------ WERKGEGEVENS ------

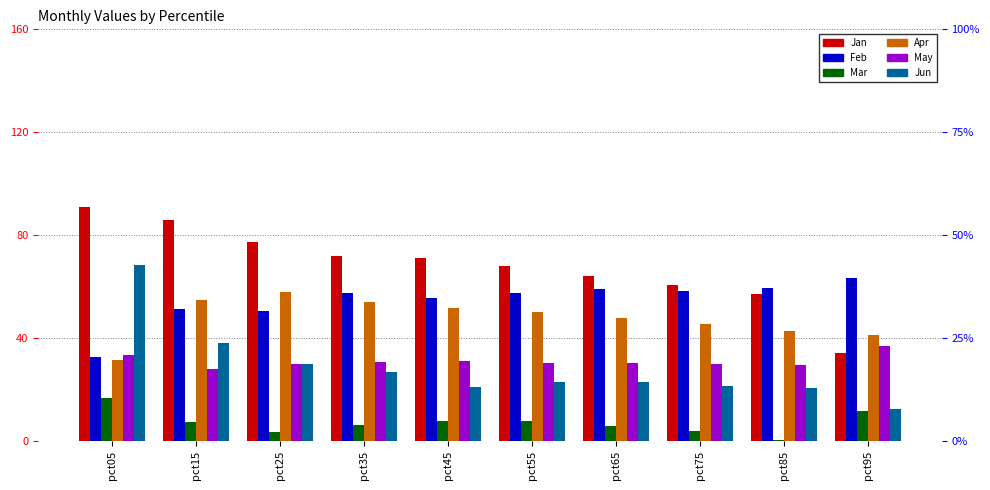

Reading right to left, what are all the values shown in this chart?

Jan: pct95=34.2	pct85=57.3	pct75=60.5	pct65=64.2	pct55=67.9	pct45=71.0	pct35=71.9	pct25=77.2	pct15=85.8	pct05=91.1
Feb: pct95=63.5	pct85=59.3	pct75=58.4	pct65=59.1	pct55=57.6	pct45=55.5	pct35=57.4	pct25=50.7	pct15=51.3	pct05=32.5
Mar: pct95=11.7	pct85=0.3	pct75=4.0	pct65=5.9	pct55=7.6	pct45=7.9	pct35=6.4	pct25=3.5	pct15=7.4	pct05=16.6
Apr: pct95=41.3	pct85=42.8	pct75=45.5	pct65=47.9	pct55=50.1	pct45=51.7	pct35=53.9	pct25=57.7	pct15=54.7	pct05=31.5
May: pct95=37.0	pct85=29.7	pct75=30.0	pct65=30.2	pct55=30.3	pct45=31.3	pct35=30.6	pct25=29.8	pct15=28.2	pct05=33.6
Jun: pct95=12.6	pct85=20.5	pct75=21.5	pct65=23.1	pct55=23.0	pct45=20.8	pct35=26.9	pct25=30.1	pct15=38.1	pct05=68.3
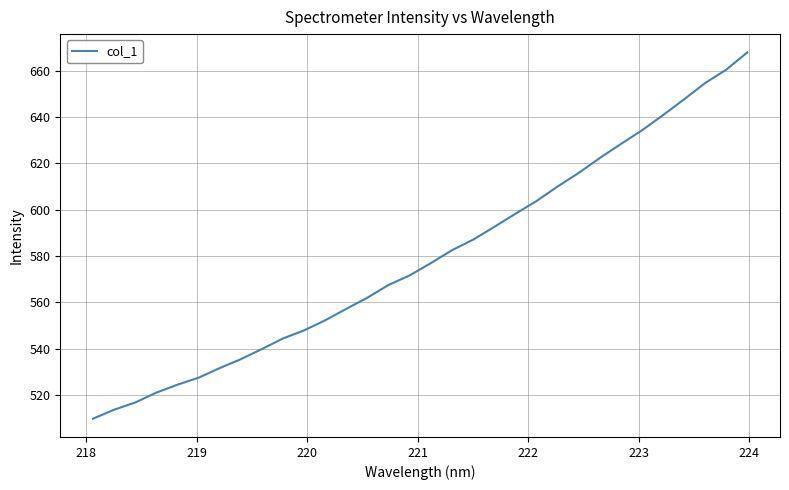

What is the difference between the maximum and minimum values?

158.2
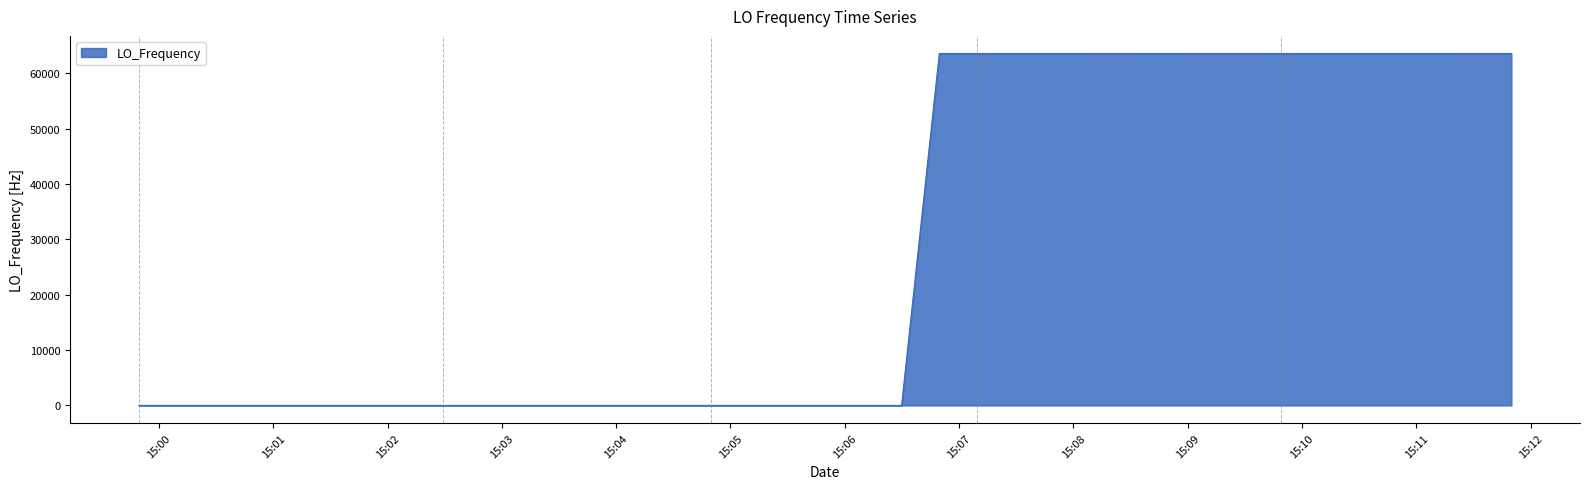

What is the difference between the maximum and minimum values?

63557.3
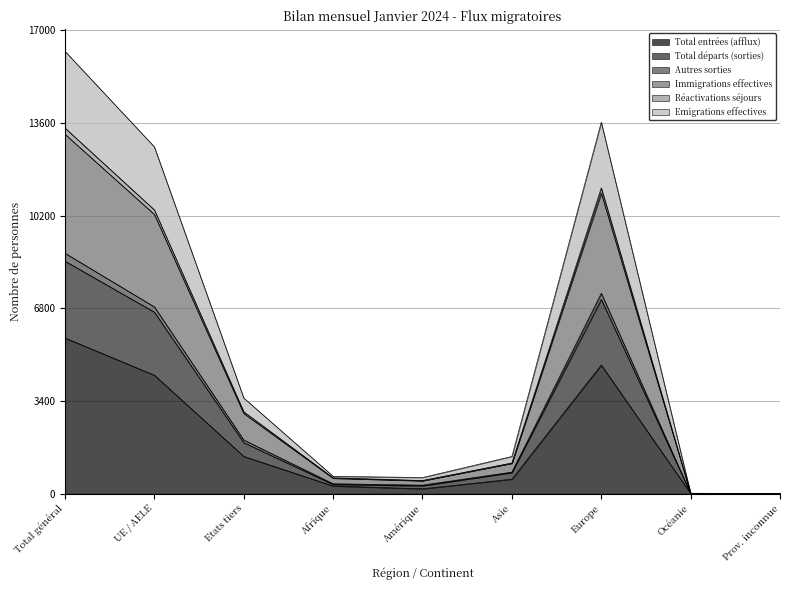

At which label does Total entrées (afflux) reach its peak?

Total général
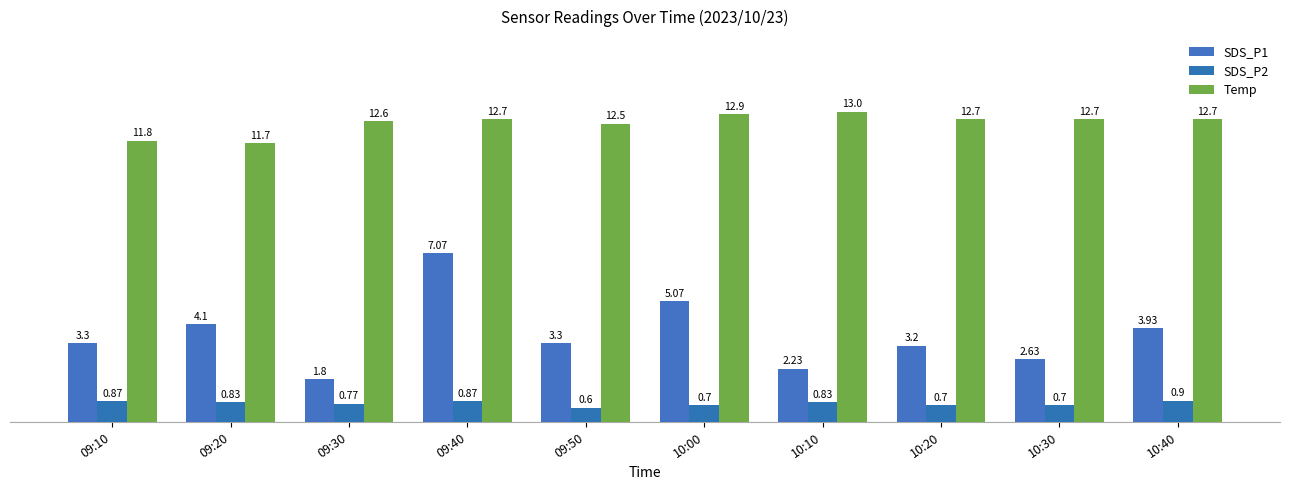

How many SDS_P2 values are between 0 and 1?

10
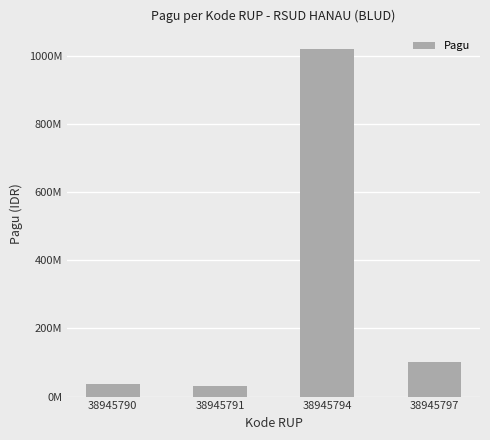

Does the chart contain any negative values?

No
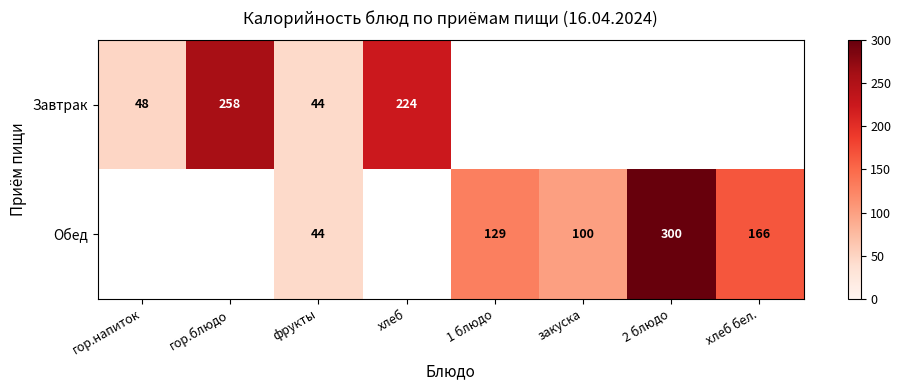

What is the difference between the Обед values at хлеб бел. and закуска?

66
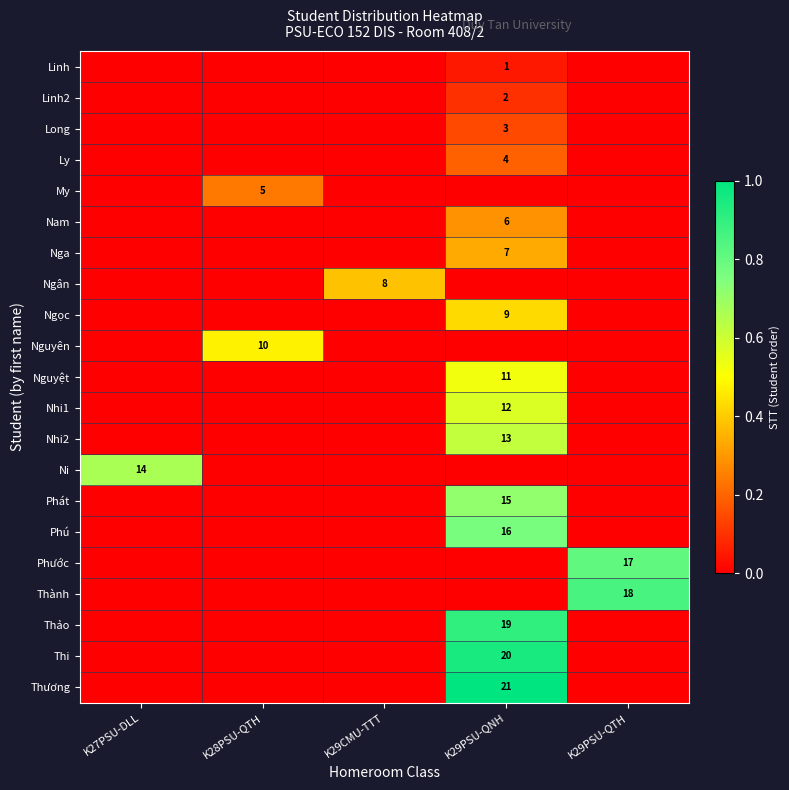

Is it true that Thảo equals 19 at K29PSU-QNH?

True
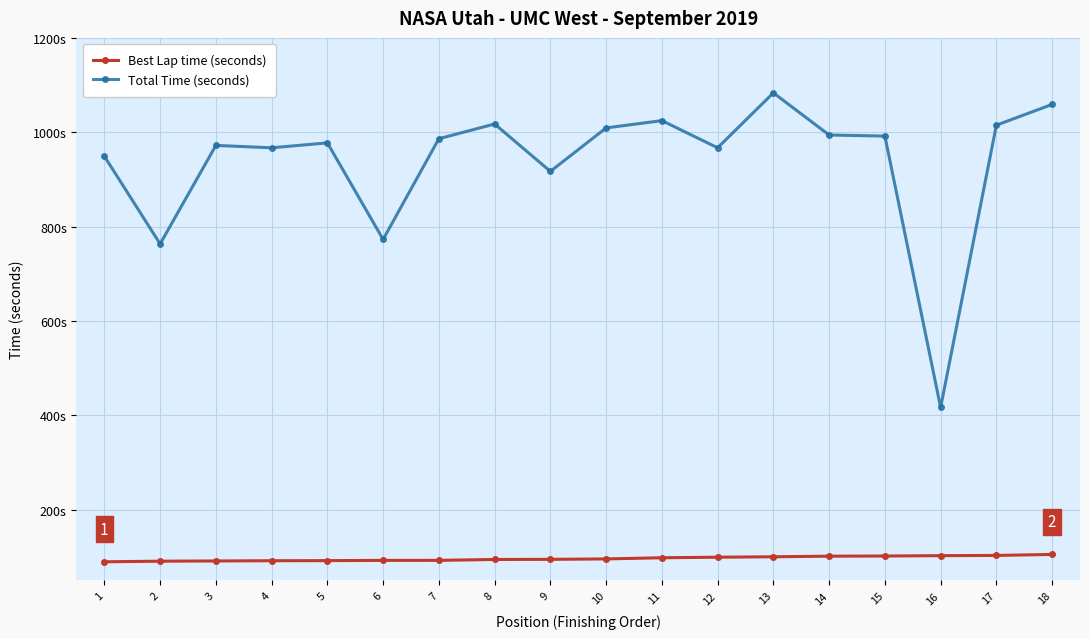

Is it true that Best Lap time (seconds) equals 132.4 at 9?

False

------

** WAT MOET JE DOEN **
Neem uit de gegevens hierboven het gedeelte over dat begint bij de regel met "Is it true that Thảo equals 19 at K29PSU-QNH?" en doorloopt tot en met het einde van de gegevens, zonder iets te veranderen. Laat de afbeeldingen daarbij weg.

** ANTWOORD OPDRACHT **
Is it true that Thảo equals 19 at K29PSU-QNH?

True

Is it true that Best Lap time (seconds) equals 132.4 at 9?

False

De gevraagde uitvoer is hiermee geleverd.